BRIEF:
Each entry that follows should be set down precisely, with its pictures removed.
....
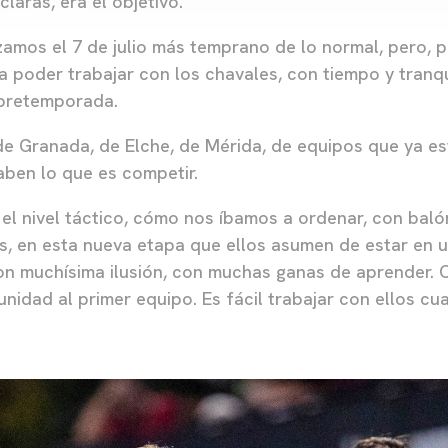
claras, era el objetivo.
mos el 7 de julio más temprano de lo normal, pero, po
a poder trabajar con los chavales, con tiempo y tranq
 pretemporada.
e Granada, de Elche, de Mérida, de equipos que ya e
aben lo que es competir.
el nivel táctico, cómo nos íbamos a ordenar, con balón
, en esta nueva etapa que ellos asumen de estar en un 
on muchísima ilusión, con muchas ganas de aprender. 
unidad al primer equipo. Es fácil trabajar con ellos c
....
EXERCISE ANSWER:
claras, era el objetivo.
mos el 7 de julio más temprano de lo normal, pero, po
a poder trabajar con los chavales, con tiempo y tranq
 pretemporada.
e Granada, de Elche, de Mérida, de equipos que ya e
aben lo que es competir.
el nivel táctico, cómo nos íbamos a ordenar, con balón
, en esta nueva etapa que ellos asumen de estar en un 
on muchísima ilusión, con muchas ganas de aprender. 
unidad al primer equipo. Es fácil trabajar con ellos c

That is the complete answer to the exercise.